Take every line from the data that has the word "Остальные" in it.

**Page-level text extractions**
-- Opening Marker --

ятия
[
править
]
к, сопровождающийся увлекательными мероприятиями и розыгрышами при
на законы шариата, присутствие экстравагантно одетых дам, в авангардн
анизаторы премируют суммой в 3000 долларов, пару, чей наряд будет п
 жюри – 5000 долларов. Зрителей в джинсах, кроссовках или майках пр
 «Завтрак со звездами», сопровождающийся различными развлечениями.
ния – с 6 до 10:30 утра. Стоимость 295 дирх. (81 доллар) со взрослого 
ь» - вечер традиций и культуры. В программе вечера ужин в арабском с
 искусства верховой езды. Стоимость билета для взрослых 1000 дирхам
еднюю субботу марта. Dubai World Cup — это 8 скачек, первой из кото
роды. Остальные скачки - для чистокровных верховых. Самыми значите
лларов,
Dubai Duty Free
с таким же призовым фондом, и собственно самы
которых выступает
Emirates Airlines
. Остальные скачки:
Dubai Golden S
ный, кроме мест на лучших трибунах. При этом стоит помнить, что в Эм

-- Closing Marker --

**ANSWER TO THIS EXERCISE**
роды. Остальные скачки - для чистокровных верховых. Самыми значите
. Остальные скачки:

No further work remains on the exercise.